▶ Your instructions
Exclude the images and transcribe the entries below precisely.

▶ Material shown
################
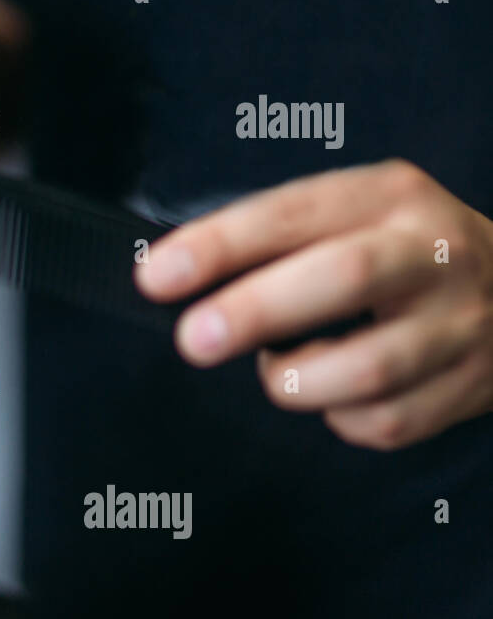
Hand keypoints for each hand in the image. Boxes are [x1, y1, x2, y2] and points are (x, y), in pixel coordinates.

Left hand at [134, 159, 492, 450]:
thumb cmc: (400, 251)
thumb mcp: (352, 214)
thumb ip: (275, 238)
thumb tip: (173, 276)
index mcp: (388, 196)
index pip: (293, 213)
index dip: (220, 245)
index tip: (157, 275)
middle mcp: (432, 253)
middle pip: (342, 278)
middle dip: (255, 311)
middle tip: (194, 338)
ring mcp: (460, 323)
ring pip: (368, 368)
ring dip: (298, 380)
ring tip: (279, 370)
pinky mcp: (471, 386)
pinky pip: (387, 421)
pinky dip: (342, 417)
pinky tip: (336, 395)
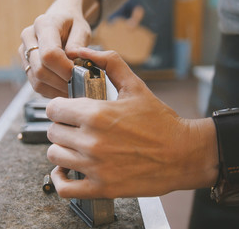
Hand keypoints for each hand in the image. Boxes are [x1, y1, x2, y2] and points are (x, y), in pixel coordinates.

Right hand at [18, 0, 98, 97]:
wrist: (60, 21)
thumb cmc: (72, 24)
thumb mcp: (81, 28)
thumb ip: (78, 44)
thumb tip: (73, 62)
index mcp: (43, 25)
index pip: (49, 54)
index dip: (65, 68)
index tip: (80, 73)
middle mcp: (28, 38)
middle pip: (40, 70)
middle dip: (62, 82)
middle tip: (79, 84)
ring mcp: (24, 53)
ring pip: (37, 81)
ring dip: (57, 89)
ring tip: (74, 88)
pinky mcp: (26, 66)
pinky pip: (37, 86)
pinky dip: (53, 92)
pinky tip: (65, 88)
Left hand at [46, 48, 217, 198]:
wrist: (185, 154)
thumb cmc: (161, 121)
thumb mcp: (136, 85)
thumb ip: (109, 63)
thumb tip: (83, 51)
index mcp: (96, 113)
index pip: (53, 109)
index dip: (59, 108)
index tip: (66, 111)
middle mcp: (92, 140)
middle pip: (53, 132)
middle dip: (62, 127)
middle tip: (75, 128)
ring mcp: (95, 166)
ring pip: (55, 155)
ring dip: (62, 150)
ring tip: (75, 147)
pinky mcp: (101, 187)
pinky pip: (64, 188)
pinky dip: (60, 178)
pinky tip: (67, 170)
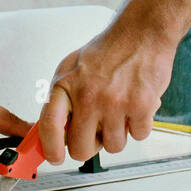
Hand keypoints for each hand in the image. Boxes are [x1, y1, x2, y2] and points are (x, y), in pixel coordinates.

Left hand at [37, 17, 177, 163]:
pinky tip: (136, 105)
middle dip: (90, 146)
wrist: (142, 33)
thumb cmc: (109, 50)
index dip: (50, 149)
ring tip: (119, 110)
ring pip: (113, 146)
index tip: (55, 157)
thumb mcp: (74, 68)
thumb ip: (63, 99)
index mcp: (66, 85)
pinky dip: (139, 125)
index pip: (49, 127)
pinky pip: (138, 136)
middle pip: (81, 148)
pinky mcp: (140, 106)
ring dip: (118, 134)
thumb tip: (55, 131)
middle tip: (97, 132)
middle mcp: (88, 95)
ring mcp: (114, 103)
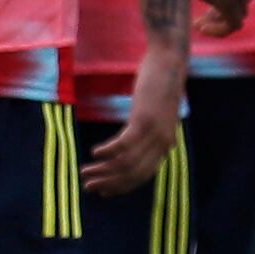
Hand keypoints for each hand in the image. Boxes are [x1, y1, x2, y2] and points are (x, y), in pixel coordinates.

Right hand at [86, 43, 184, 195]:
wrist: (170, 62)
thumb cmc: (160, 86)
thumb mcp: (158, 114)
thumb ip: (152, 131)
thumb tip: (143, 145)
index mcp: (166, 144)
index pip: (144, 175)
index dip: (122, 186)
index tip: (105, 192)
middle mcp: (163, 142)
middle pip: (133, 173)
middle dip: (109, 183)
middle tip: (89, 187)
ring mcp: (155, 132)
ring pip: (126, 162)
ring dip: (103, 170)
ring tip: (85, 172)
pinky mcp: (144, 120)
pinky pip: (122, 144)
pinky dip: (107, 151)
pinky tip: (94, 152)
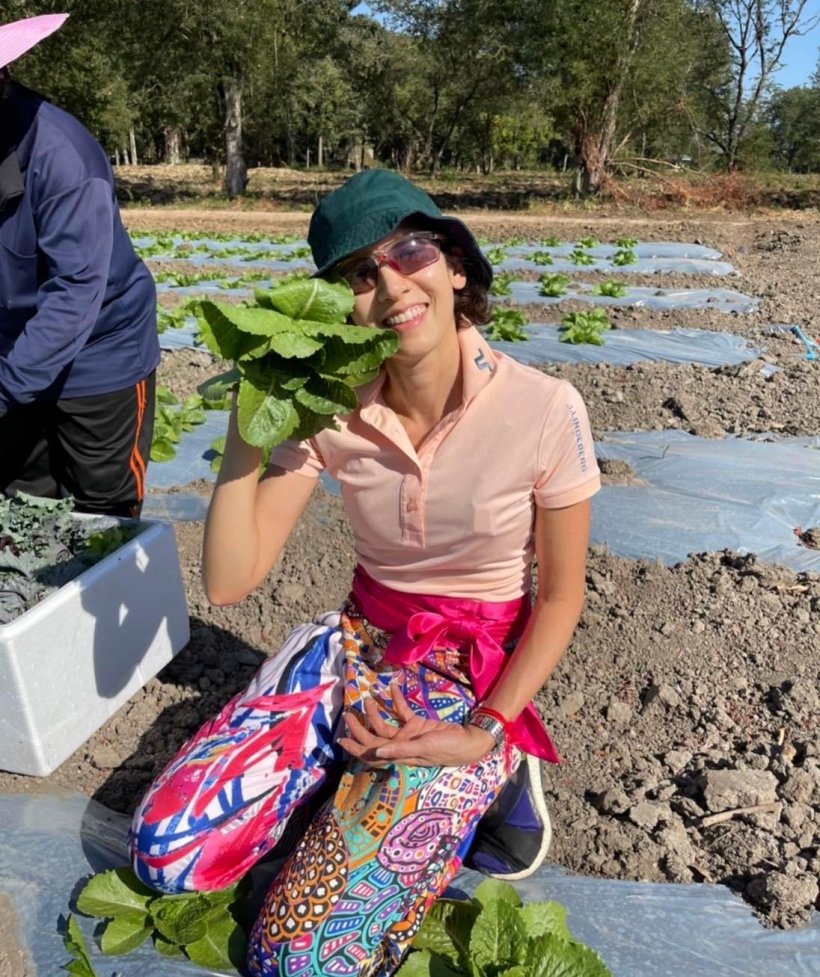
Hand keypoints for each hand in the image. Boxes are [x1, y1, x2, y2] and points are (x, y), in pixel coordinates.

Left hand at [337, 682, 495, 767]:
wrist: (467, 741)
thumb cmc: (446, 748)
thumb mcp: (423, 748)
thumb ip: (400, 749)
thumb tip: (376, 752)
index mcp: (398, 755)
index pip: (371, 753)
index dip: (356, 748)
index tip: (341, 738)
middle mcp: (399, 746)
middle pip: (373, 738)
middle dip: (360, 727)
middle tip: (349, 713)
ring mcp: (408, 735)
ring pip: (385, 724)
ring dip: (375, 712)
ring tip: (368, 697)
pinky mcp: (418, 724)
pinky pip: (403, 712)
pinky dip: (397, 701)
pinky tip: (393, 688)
################
▶ Result of the task
Hand keypoints for each hand in the image. Boxes are [x1, y1, x2, y2] and points are (x, y), in pixel coordinates.

Left hand at [134, 159, 492, 450]:
thumb cmc: (400, 251)
thumb mcp: (352, 214)
thumb ip: (275, 238)
thumb tip: (173, 276)
index mcp: (388, 196)
index pip: (293, 213)
index dip: (220, 245)
index tip: (157, 275)
middle mcp: (432, 253)
middle pip: (342, 278)
middle dip: (255, 311)
middle tip: (194, 338)
ring mcp: (460, 323)
ring pip: (368, 368)
ring dip: (298, 380)
ring tip: (279, 370)
pinky mcp: (471, 386)
pinky pip: (387, 421)
pinky dip: (342, 417)
pinky tip: (336, 395)
Hand keypoints for each hand in the image. Boxes are [x1, y1, x2, y2] and points are (x, y), in pixel coordinates.

Right hand at [18, 0, 98, 97]:
wrist: (60, 21)
thumb cmc: (72, 24)
thumb mcp: (81, 28)
thumb ip: (78, 44)
thumb tip: (73, 62)
index mcp: (43, 25)
index pip: (49, 54)
index dip: (65, 68)
index tip: (80, 73)
middle mcp: (28, 38)
middle pip: (40, 70)
middle dip: (62, 82)
middle tip: (79, 84)
ring mcp: (24, 53)
ring pip: (37, 81)
ring dip: (57, 89)
ring tip: (74, 88)
pinky mcp: (26, 66)
pinky pip: (37, 86)
pinky dip: (53, 92)
pinky tip: (65, 88)
Left hand at [46, 48, 217, 198]:
wrist: (185, 154)
thumb cmc: (161, 121)
thumb mcp: (136, 85)
thumb ip: (109, 63)
thumb tip: (83, 51)
index mcp: (96, 113)
index pip: (53, 109)
index dip: (59, 108)
index tip: (66, 111)
middle mcp: (92, 140)
middle pip: (53, 132)
middle dip: (62, 127)
middle tip: (75, 128)
ring mcp: (95, 166)
ring pip: (55, 155)
ring dip: (62, 150)
ring tip: (75, 147)
pinky mcp: (101, 187)
pinky pip: (64, 188)
pinky dip: (60, 178)
pinky tip: (67, 170)
Hand keypoints for each hand in the image. Boxes are [x1, y1, x2, y2] and points are (x, y), in pixel coordinates.

Left hand at [37, 17, 177, 163]:
pinky tip: (136, 105)
middle dip: (90, 146)
wrist: (142, 33)
thumb cmc: (109, 50)
index dip: (50, 149)
ring tip: (119, 110)
ring pip: (113, 146)
index tip: (55, 157)
thumb mcp: (74, 68)
thumb ip: (63, 99)
index mcp: (66, 85)
pinky dip: (139, 125)
index pip: (49, 127)
pinky pip: (138, 136)
middle pip: (81, 148)
pinky mcp: (140, 106)
ring dip: (118, 134)
thumb tip: (55, 131)
middle tip: (97, 132)
middle mcp: (88, 95)
ring mcp: (114, 103)
Hand keypoints for each hand in the image. Boxes are [x1, y1, x2, y2] and points are (x, y), in pixel coordinates.

Right hand at [86, 43, 184, 195]:
wrist: (170, 62)
thumb cmc: (160, 86)
thumb mcp: (158, 114)
thumb ip: (152, 131)
thumb tip: (143, 145)
index mcp: (166, 144)
index pip: (144, 175)
index dip: (122, 186)
index tip: (105, 192)
middle mcp: (163, 142)
middle pip: (133, 173)
middle dip: (109, 183)
middle tip: (89, 187)
ring mcp: (155, 132)
ring pip: (126, 162)
ring dip: (103, 170)
ring tip: (85, 172)
pinky mcp: (144, 120)
pinky pip: (122, 144)
pinky dip: (107, 151)
pinky tip: (94, 152)
Hand keypoints for each hand in the image. Boxes are [x1, y1, x2, y2] and points are (x, y), in pixel coordinates.

Left hand at [337, 682, 495, 767]:
wrist: (467, 741)
thumb cmc: (446, 748)
thumb mcp: (423, 748)
thumb ip: (400, 749)
thumb tip: (376, 752)
index mcp: (398, 755)
index pip: (371, 753)
index dip: (356, 748)
index tip: (341, 738)
middle mcp: (399, 746)
middle pip: (373, 738)
middle dip: (360, 727)
middle tip: (349, 713)
ring mcp: (408, 735)
ring pip: (385, 724)
ring dip: (375, 712)
ring tip: (368, 697)
pinky mcp: (418, 724)
pinky pip: (403, 712)
pinky dip: (397, 701)
pinky tip: (393, 688)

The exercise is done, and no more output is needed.